## [PROBLEM TO WORK ON]
Print every line of the listing below verbatim, keeping each character and line break unchanged.

## [Saved entries]
^^^^^^^^

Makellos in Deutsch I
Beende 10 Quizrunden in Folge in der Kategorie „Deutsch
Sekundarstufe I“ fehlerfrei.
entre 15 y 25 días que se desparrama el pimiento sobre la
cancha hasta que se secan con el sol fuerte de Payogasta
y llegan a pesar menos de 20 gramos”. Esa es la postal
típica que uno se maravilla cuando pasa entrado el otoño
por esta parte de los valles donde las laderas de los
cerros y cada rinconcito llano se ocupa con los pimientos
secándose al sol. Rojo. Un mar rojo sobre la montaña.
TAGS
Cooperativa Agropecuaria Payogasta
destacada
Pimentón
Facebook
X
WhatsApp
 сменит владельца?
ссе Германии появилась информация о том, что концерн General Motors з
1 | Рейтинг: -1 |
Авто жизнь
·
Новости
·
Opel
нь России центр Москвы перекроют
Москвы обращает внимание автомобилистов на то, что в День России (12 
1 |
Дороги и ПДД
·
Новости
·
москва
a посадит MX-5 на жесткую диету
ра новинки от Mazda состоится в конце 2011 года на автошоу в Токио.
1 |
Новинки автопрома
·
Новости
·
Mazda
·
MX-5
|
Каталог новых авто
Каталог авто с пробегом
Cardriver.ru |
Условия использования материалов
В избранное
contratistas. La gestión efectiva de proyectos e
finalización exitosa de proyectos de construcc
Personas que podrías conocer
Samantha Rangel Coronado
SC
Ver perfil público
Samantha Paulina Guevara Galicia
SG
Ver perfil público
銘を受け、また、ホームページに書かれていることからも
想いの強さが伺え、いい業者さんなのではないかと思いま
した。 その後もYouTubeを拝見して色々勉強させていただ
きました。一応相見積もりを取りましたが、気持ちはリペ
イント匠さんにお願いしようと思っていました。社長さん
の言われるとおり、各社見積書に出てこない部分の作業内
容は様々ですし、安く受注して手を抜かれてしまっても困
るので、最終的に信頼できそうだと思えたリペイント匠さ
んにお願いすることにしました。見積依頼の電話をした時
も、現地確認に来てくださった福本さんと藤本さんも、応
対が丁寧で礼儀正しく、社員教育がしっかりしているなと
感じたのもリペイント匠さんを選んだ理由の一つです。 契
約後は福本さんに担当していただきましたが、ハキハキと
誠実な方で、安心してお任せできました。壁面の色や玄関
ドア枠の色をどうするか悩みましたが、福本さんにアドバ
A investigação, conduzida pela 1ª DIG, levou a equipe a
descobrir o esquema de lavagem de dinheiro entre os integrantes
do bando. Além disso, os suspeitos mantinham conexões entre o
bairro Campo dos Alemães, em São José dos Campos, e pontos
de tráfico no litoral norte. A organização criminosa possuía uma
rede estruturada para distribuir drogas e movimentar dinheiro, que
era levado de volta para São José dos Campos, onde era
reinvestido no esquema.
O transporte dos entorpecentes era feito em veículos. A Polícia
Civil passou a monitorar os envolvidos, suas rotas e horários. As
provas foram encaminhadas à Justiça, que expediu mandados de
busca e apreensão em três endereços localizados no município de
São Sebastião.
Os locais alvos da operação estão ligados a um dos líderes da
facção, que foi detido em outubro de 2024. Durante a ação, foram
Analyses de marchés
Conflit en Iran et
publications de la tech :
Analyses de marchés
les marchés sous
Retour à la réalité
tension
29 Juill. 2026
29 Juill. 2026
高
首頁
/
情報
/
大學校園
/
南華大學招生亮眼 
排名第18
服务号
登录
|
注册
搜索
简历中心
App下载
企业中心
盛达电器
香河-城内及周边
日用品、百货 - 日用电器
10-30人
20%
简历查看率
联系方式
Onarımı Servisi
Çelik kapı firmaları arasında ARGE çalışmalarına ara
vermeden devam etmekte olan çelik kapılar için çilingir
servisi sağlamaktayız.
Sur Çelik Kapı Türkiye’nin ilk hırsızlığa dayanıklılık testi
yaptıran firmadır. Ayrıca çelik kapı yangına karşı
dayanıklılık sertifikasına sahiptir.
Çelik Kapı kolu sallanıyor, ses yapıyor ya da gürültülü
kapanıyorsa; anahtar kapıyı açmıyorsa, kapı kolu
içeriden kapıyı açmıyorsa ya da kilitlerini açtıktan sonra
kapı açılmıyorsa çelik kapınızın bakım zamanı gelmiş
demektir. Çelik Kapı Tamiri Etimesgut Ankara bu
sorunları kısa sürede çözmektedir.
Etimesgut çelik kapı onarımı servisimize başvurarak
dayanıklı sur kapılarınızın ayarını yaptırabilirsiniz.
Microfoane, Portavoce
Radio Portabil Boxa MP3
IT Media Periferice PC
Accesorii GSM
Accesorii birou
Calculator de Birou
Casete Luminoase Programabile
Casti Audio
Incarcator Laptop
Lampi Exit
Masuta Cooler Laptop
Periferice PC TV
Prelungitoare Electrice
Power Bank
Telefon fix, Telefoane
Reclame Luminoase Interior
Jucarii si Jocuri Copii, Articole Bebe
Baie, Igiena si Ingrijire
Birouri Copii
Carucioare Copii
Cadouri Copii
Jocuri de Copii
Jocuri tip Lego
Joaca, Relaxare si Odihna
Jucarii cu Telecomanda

^^^^^^^^

## [EXPECTED ANSWER]
Makellos in Deutsch I
Beende 10 Quizrunden in Folge in der Kategorie „Deutsch
Sekundarstufe I“ fehlerfrei.
entre 15 y 25 días que se desparrama el pimiento sobre la
cancha hasta que se secan con el sol fuerte de Payogasta
y llegan a pesar menos de 20 gramos”. Esa es la postal
típica que uno se maravilla cuando pasa entrado el otoño
por esta parte de los valles donde las laderas de los
cerros y cada rinconcito llano se ocupa con los pimientos
secándose al sol. Rojo. Un mar rojo sobre la montaña.
TAGS
Cooperativa Agropecuaria Payogasta
destacada
Pimentón
Facebook
X
WhatsApp
 сменит владельца?
ссе Германии появилась информация о том, что концерн General Motors з
1 | Рейтинг: -1 |
Авто жизнь
·
Новости
·
Opel
нь России центр Москвы перекроют
Москвы обращает внимание автомобилистов на то, что в День России (12 
1 |
Дороги и ПДД
·
Новости
·
москва
a посадит MX-5 на жесткую диету
ра новинки от Mazda состоится в конце 2011 года на автошоу в Токио.
1 |
Новинки автопрома
·
Новости
·
Mazda
·
MX-5
|
Каталог новых авто
Каталог авто с пробегом
Cardriver.ru |
Условия использования материалов
В избранное
contratistas. La gestión efectiva de proyectos e
finalización exitosa de proyectos de construcc
Personas que podrías conocer
Samantha Rangel Coronado
SC
Ver perfil público
Samantha Paulina Guevara Galicia
SG
Ver perfil público
銘を受け、また、ホームページに書かれていることからも
想いの強さが伺え、いい業者さんなのではないかと思いま
した。 その後もYouTubeを拝見して色々勉強させていただ
きました。一応相見積もりを取りましたが、気持ちはリペ
イント匠さんにお願いしようと思っていました。社長さん
の言われるとおり、各社見積書に出てこない部分の作業内
容は様々ですし、安く受注して手を抜かれてしまっても困
るので、最終的に信頼できそうだと思えたリペイント匠さ
んにお願いすることにしました。見積依頼の電話をした時
も、現地確認に来てくださった福本さんと藤本さんも、応
対が丁寧で礼儀正しく、社員教育がしっかりしているなと
感じたのもリペイント匠さんを選んだ理由の一つです。 契
約後は福本さんに担当していただきましたが、ハキハキと
誠実な方で、安心してお任せできました。壁面の色や玄関
ドア枠の色をどうするか悩みましたが、福本さんにアドバ
A investigação, conduzida pela 1ª DIG, levou a equipe a
descobrir o esquema de lavagem de dinheiro entre os integrantes
do bando. Além disso, os suspeitos mantinham conexões entre o
bairro Campo dos Alemães, em São José dos Campos, e pontos
de tráfico no litoral norte. A organização criminosa possuía uma
rede estruturada para distribuir drogas e movimentar dinheiro, que
era levado de volta para São José dos Campos, onde era
reinvestido no esquema.
O transporte dos entorpecentes era feito em veículos. A Polícia
Civil passou a monitorar os envolvidos, suas rotas e horários. As
provas foram encaminhadas à Justiça, que expediu mandados de
busca e apreensão em três endereços localizados no município de
São Sebastião.
Os locais alvos da operação estão ligados a um dos líderes da
facção, que foi detido em outubro de 2024. Durante a ação, foram
Analyses de marchés
Conflit en Iran et
publications de la tech :
Analyses de marchés
les marchés sous
Retour à la réalité
tension
29 Juill. 2026
29 Juill. 2026
高
首頁
/
情報
/
大學校園
/
南華大學招生亮眼 
排名第18
服务号
登录
|
注册
搜索
简历中心
App下载
企业中心
盛达电器
香河-城内及周边
日用品、百货 - 日用电器
10-30人
20%
简历查看率
联系方式
Onarımı Servisi
Çelik kapı firmaları arasında ARGE çalışmalarına ara
vermeden devam etmekte olan çelik kapılar için çilingir
servisi sağlamaktayız.
Sur Çelik Kapı Türkiye’nin ilk hırsızlığa dayanıklılık testi
yaptıran firmadır. Ayrıca çelik kapı yangına karşı
dayanıklılık sertifikasına sahiptir.
Çelik Kapı kolu sallanıyor, ses yapıyor ya da gürültülü
kapanıyorsa; anahtar kapıyı açmıyorsa, kapı kolu
içeriden kapıyı açmıyorsa ya da kilitlerini açtıktan sonra
kapı açılmıyorsa çelik kapınızın bakım zamanı gelmiş
demektir. Çelik Kapı Tamiri Etimesgut Ankara bu
sorunları kısa sürede çözmektedir.
Etimesgut çelik kapı onarımı servisimize başvurarak
dayanıklı sur kapılarınızın ayarını yaptırabilirsiniz.
Microfoane, Portavoce
Radio Portabil Boxa MP3
IT Media Periferice PC
Accesorii GSM
Accesorii birou
Calculator de Birou
Casete Luminoase Programabile
Casti Audio
Incarcator Laptop
Lampi Exit
Masuta Cooler Laptop
Periferice PC TV
Prelungitoare Electrice
Power Bank
Telefon fix, Telefoane
Reclame Luminoase Interior
Jucarii si Jocuri Copii, Articole Bebe
Baie, Igiena si Ingrijire
Birouri Copii
Carucioare Copii
Cadouri Copii
Jocuri de Copii
Jocuri tip Lego
Joaca, Relaxare si Odihna
Jucarii cu Telecomanda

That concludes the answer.